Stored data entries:
□ □ □ □
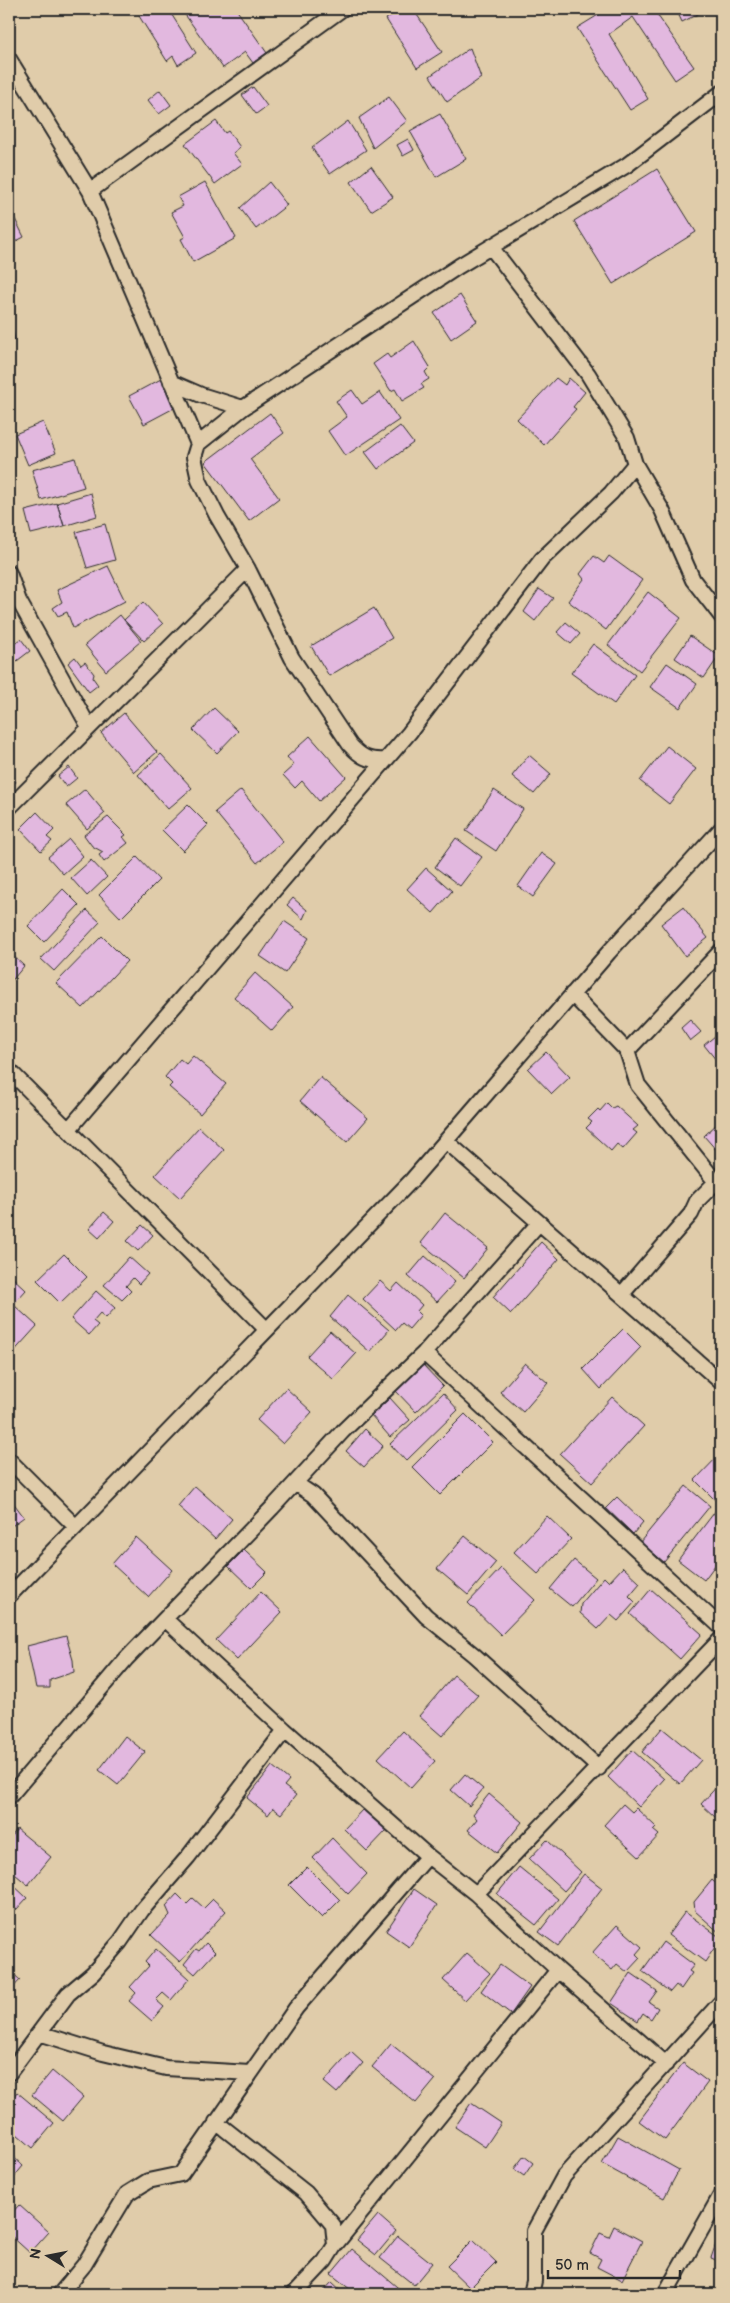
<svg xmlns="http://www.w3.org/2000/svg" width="730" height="2303" font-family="'Balsamiq Sans',sans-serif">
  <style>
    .building { fill: #e2b8df; stroke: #2b2b2b }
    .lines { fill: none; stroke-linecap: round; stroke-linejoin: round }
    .street-casing { stroke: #2b2b2b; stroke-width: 18 }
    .street { stroke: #e0ccaa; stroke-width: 14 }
  </style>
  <rect width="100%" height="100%" fill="#e0ccaa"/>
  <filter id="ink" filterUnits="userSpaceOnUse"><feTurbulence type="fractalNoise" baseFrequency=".02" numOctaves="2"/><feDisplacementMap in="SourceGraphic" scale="10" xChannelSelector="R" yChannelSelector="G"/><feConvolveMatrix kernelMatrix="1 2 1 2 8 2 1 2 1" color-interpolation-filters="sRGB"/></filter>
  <g filter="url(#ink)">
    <path class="building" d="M 151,9 L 168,9 L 196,53 L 178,65 L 173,56 L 167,61 L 139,16 Z
      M 181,9 L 236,9 L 267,53 L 253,63 L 245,52 L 223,68 Z
      M 401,9 L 413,9 L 442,52 L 417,68 L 386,19 Z
      M 608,9 L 653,9 L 694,67 L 675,80 L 633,17 L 609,34 L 648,99 L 630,110 L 577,28 Z
      M 676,9 L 708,9 L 682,22 Z
      M 470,48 L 481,78 L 447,102 L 430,76 Z
      M 253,87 L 267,106 L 256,114 L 242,95 Z
      M 160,90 L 171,105 L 159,114 L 148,100 Z
      M 389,97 L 407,121 L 373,148 L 359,118 Z
      M 440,114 L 466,159 L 436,177 L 410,131 Z
      M 216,121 L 225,133 L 228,131 L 240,147 L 233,153 L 242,164 L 215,184 L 185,144 Z
      M 348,121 L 366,150 L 330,174 L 312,148 Z
      M 408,139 L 414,150 L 403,156 L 397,145 Z
      M 371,166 L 393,197 L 371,211 L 351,182 Z
      M 657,169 L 696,232 L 613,284 L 574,221 Z
      M 205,182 L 236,238 L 193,262 L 181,239 L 185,237 L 171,212 L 183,206 L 178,197 Z
      M 269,182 L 287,205 L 256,229 L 240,208 Z
      M 9,207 L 24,237 L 9,245 Z
      M 460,295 L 477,321 L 451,339 L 434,313 Z
      M 9,318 L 15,339 L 9,341 Z
      M 414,341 L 430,367 L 425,372 L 429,379 L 421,384 L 424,388 L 402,401 L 395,389 L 391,391 L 373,364 L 387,354 L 390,358 Z
      M 556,378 L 565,385 L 569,378 L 585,392 L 573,407 L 576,409 L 544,445 L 517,419 Z
      M 161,379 L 176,407 L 144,424 L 129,396 Z
      M 352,390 L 362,404 L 380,392 L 399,420 L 345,456 L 328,431 L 347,417 L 336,401 Z
      M 270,413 L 284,433 L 250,459 L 279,498 L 249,521 L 205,462 Z
      M 43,422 L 56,453 L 28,465 L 15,434 Z
      M 400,426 L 413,443 L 378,469 L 365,452 Z
      M 75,458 L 84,487 L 41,500 L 32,470 Z
      M 91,493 L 97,516 L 64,526 L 57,503 Z
      M 57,503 L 64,526 L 31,534 L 25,511 Z
      M 105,524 L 115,560 L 87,568 L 76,532 Z
      M 594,556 L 604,563 L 609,556 L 642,580 L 606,630 L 568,601 L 584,579 L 580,574 Z
      M 108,566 L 125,601 L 73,628 L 67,612 L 58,616 L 53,608 L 62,602 L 57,590 Z
      M 539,589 L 553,598 L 535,621 L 524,612 Z
      M 648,592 L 681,618 L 640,671 L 608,645 Z
      M 143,602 L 163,624 L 144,641 L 124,620 Z
      M 374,608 L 392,638 L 329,676 L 311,646 Z
      M 120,615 L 141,641 L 106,671 L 85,645 Z
      M 566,622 L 580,634 L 571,644 L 557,632 Z
      M 690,636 L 719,656 L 704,678 L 675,658 Z
      M 21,639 L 30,651 L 9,667 L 9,648 Z
      M 593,644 L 635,675 L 614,704 L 571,673 Z
      M 75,657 L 81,665 L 85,662 L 94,674 L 93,678 L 98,685 L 89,692 L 68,663 Z
      M 667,663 L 697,684 L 680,708 L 650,687 Z
      M 214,708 L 238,731 L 217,753 L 193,730 Z
      M 124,713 L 157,752 L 134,772 L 101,733 Z
      M 310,736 L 346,777 L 319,801 L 302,781 L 295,788 L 283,775 L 294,765 L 287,757 Z
      M 667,746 L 696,769 L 669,804 L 640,781 Z
      M 161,754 L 192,788 L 168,809 L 138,775 Z
      M 529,755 L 551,774 L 534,794 L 512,776 Z
      M 69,767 L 77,778 L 66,787 L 58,776 Z
      M 9,773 L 16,782 L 9,787 Z
      M 85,789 L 105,813 L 87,829 L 66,805 Z
      M 241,790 L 283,842 L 257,863 L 215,812 Z
      M 494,790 L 523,809 L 496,851 L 466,831 Z
      M 188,805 L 208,825 L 183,851 L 162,830 Z
      M 37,812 L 54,830 L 47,837 L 52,841 L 41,851 L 20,829 Z
      M 108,817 L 126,835 L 123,837 L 128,843 L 104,862 L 99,855 L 103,852 L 92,846 L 84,835 Z
      M 456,838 L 482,857 L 460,886 L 435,867 Z
      M 69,839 L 83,856 L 63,874 L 48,857 Z
      M 541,853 L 557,864 L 533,897 L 518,886 Z
      M 137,857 L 159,880 L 121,918 L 99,895 Z
      M 91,860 L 107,877 L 87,896 L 71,878 Z
      M 426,868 L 452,891 L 433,913 L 407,889 Z
      M 63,889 L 79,905 L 44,942 L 28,926 Z
      M 293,898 L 307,910 L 303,919 L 287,905 Z
      M 683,907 L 708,938 L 685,956 L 661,924 Z
      M 87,910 L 100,922 L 54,971 L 41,959 Z
      M 284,921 L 309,938 L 285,973 L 260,956 Z
      M 102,936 L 127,961 L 83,1008 L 56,983 Z
      M 9,952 L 24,966 L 9,984 Z
      M 255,973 L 293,1007 L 272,1031 L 234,997 Z
      M 690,1020 L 701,1032 L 690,1041 L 681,1028 Z
      M 715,1036 L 721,1044 L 721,1066 L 704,1045 Z
      M 546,1052 L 570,1077 L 552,1094 L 528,1069 Z
      M 193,1056 L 226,1084 L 200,1114 L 169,1087 L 172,1084 L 165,1077 L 180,1059 L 186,1064 Z
      M 320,1077 L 368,1118 L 347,1142 L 300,1101 Z
      M 607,1103 L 612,1108 L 616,1106 L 638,1126 L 633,1130 L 637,1133 L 623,1149 L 617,1144 L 611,1151 L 586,1128 L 592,1122 L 588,1119 L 598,1109 L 600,1111 Z
      M 721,1120 L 721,1149 L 718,1152 L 704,1136 Z
      M 199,1127 L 224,1150 L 180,1198 L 155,1175 Z
      M 104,1212 L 114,1221 L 99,1238 L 89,1229 Z
      M 445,1213 L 488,1248 L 464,1278 L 421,1243 Z
      M 142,1225 L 153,1235 L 138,1251 L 127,1241 Z
      M 541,1242 L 559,1259 L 511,1314 L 493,1297 Z
      M 64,1254 L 87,1277 L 60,1303 L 37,1280 Z
      M 425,1256 L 455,1282 L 437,1302 L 408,1276 Z
      M 129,1257 L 148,1274 L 139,1284 L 133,1278 L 126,1286 L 131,1291 L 122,1300 L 104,1285 Z
      M 9,1274 L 26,1290 L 9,1309 Z
      M 380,1281 L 391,1291 L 398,1283 L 422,1305 L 417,1311 L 421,1315 L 409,1329 L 402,1323 L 396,1330 L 363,1299 Z
      M 96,1291 L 115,1308 L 106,1318 L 100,1313 L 93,1321 L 98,1325 L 89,1335 L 71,1319 Z
      M 348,1295 L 389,1330 L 370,1352 L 330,1317 Z
      M 15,1306 L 37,1326 L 9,1357 L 9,1312 Z
      M 623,1329 L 641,1347 L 601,1389 L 583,1369 Z
      M 330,1331 L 356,1354 L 333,1379 L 307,1356 Z
      M 525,1363 L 548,1383 L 523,1412 L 500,1392 Z
      M 422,1364 L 443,1386 L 416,1412 L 395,1390 Z
      M 286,1388 L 312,1412 L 283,1444 L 257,1420 Z
      M 443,1393 L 458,1410 L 406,1461 L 390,1444 Z
      M 612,1397 L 644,1426 L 592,1483 L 560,1454 Z
      M 390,1398 L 410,1420 L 390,1437 L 371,1415 Z
      M 465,1414 L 493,1442 L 440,1495 L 412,1467 Z
      M 365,1429 L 383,1446 L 364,1467 L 346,1451 Z
      M 721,1453 L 721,1500 L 718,1503 L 695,1480 Z
      M 195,1486 L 232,1519 L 215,1539 L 178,1506 Z
      M 686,1486 L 710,1506 L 664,1562 L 640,1542 Z
      M 9,1497 L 24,1517 L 9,1528 Z
      M 617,1497 L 643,1522 L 633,1534 L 606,1508 Z
      M 717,1509 L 721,1512 L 721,1557 L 704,1580 L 678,1560 Z
      M 547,1516 L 571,1539 L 538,1574 L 514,1552 Z
      M 465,1536 L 496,1562 L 468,1595 L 437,1569 Z
      M 136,1537 L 172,1570 L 148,1597 L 112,1564 Z
      M 244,1550 L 267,1572 L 251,1588 L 228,1566 Z
      M 574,1560 L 596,1578 L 572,1607 L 550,1589 Z
      M 623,1567 L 640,1583 L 629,1596 L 635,1602 L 618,1621 L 611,1615 L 598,1629 L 580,1613 L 581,1604 L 604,1577 L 609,1582 Z
      M 501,1568 L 535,1600 L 501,1635 L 468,1603 Z
      M 651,1589 L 702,1634 L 680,1659 L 630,1614 Z
      M 261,1592 L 282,1612 L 237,1660 L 216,1640 Z
      M 66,1636 L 73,1660 L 74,1672 L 50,1680 L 50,1688 L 36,1688 L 27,1646 Z
      M 454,1675 L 478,1695 L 442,1736 L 419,1716 Z
      M 662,1728 L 701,1760 L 680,1784 L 642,1752 Z
      M 403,1731 L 435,1761 L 411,1788 L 378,1758 Z
      M 125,1736 L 145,1752 L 118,1785 L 99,1770 Z
      M 632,1750 L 664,1779 L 639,1807 L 608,1777 Z
      M 272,1766 L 289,1780 L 284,1786 L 296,1795 L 281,1814 L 273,1808 L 268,1815 L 247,1798 Z
      M 465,1774 L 483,1789 L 469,1806 L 451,1790 Z
      M 721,1782 L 721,1812 L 715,1817 L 701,1804 Z
      M 489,1794 L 522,1822 L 497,1853 L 468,1830 L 477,1819 L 473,1814 Z
      M 623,1804 L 632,1812 L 636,1808 L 656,1827 L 653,1830 L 659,1835 L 639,1857 L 604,1825 Z
      M 364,1808 L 387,1830 L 367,1851 L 344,1829 Z
      M 17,1829 L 51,1857 L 28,1885 L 9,1869 L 9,1840 Z
      M 332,1838 L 367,1874 L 348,1894 L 313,1858 Z
      M 547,1840 L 581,1872 L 564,1891 L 529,1859 Z
      M 307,1867 L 340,1900 L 322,1918 L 289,1885 Z
      M 519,1867 L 558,1899 L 536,1925 L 497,1894 Z
      M 584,1874 L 602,1888 L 558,1946 L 539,1932 Z
      M 712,1880 L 721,1888 L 721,1934 L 695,1911 L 694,1902 Z
      M 9,1881 L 27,1898 L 16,1910 L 9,1903 Z
      M 414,1889 L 437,1905 L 409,1947 L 386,1931 Z
      M 177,1894 L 187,1904 L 193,1898 L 204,1908 L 213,1899 L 226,1911 L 180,1962 L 151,1935 L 170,1915 L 166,1906 Z
      M 685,1912 L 721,1938 L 705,1962 L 668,1935 Z
      M 617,1925 L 642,1947 L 636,1954 L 640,1958 L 627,1972 L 617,1964 L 612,1970 L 592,1953 Z
      M 663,1942 L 694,1965 L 689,1971 L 692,1973 L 681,1989 L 676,1985 L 670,1992 L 642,1971 Z
      M 206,1943 L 215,1952 L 195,1974 L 184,1964 L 196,1949 L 199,1951 Z
      M 156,1949 L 189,1979 L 171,2000 L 163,1993 L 156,2000 L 164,2007 L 152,2021 L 129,2001 L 136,1993 L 130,1987 L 149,1966 L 145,1962 Z
      M 467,1953 L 490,1973 L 465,2000 L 443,1980 Z
      M 500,1965 L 530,1987 L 511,2014 L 481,1991 Z
      M 9,1970 L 20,1980 L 9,1992 Z
      M 631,1973 L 657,1991 L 649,2002 L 658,2008 L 651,2019 L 643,2013 L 638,2021 L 611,2003 Z
      M 391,2044 L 435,2080 L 416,2103 L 372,2067 Z
      M 351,2052 L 363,2063 L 337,2093 L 324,2082 Z
      M 683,2063 L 708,2082 L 665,2140 L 639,2121 Z
      M 52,2071 L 83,2097 L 63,2121 L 32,2095 Z
      M 17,2092 L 54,2123 L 33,2148 L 9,2127 L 9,2102 Z
      M 471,2103 L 501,2123 L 485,2147 L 455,2127 Z
      M 618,2136 L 679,2170 L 664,2198 L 602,2164 Z
      M 9,2153 L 23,2166 L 9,2183 Z
      M 524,2156 L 533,2163 L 524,2176 L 514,2169 Z
      M 19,2205 L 49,2232 L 30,2253 L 9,2234 L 9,2216 Z
      M 378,2215 L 396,2231 L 376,2255 L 357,2240 Z
      M 614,2226 L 642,2241 L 622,2280 L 597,2267 L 601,2259 L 590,2253 L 600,2233 L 609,2237 Z
      M 719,2235 L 721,2236 L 721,2262 L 711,2258 Z
      M 398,2236 L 432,2263 L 414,2285 L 380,2258 Z
      M 473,2240 L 496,2262 L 470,2288 L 447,2266 Z
      M 352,2249 L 403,2292 L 402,2294 L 356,2294 L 331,2274 Z
      M 332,2282 L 345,2294 L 321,2294 Z"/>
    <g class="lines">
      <g class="street-casing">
        <path id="street" d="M 9,59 L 90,191 L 198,444
          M 90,191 L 342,9
          M 171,382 L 201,395 L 243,408
          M 635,464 L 662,510 L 693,580 L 721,616
          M 9,573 L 19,601 L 89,727
          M 385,760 C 368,761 361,757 350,745 L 292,658 L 248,569 L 217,516 L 199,480 L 194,457 L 198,444 L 243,408 L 459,266 L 627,165 L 721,93
          M 9,808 L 248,569
          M 572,994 L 627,1051
          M 9,1070 L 266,1329
          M 69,1129 L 409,733 L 542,559 L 611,493 L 635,464 L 627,438 L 588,374 L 491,247
          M 446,1141 L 721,1382
          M 622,1294 L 691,1214 L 697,1201 L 716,1182 L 638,1085 L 627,1051 L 721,951
          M 424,1353 L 721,1627
          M 9,1460 L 75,1526
          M 295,1483 L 313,1495 L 426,1616 L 474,1655 L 599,1768
          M 9,1596 L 412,1180 L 609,952 L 721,829
          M 165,1619 L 285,1730 L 428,1856
          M 9,1797 L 126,1659 L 272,1508 L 343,1431 L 424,1353 L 539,1223
          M 476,1894 L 558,1970
          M 39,2033 L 103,2053 L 166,2068 L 250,2073
          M 9,2073 L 68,1994 L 93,1973 L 120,1942 L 142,1910 L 188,1857 L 285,1730
          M 216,2122 L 306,2193 L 333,2225 L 335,2245 L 325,2261 L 294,2294
          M 335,2245 L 558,1970 L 666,2064
          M 60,2294 L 84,2265 L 127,2194 L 148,2181 L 181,2174 L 296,2008 L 428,1856 L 476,1894 L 721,1639
          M 531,2294 L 534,2281 L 534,2231 L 564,2176 L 721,2002
          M 665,2294 L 721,2195"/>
      </g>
      <use href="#street" class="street"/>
    </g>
  </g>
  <rect width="730" height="2303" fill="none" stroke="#e0ccaa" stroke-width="30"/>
  <rect x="15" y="15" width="700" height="2273" fill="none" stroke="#2b2b2b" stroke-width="2" filter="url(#ink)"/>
  <g transform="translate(48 2256) rotate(280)" stroke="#e0ccaa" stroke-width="4" paint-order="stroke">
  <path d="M0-4L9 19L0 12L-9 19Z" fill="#2b2b2b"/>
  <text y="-8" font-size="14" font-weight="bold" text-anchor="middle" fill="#2b2b2b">N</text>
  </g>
  <path d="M548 2270v8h132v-8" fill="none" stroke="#2b2b2b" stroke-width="2.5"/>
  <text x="555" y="2270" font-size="15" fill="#2b2b2b" stroke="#e0ccaa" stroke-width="4" paint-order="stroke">50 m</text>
</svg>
□ □ □ □
- _What you will do_: Your answer should consist of each line above in which "lines" appears.

- _Expected answer_:
    .lines { fill: none; stroke-linecap: round; stroke-linejoin: round }
    <g class="lines">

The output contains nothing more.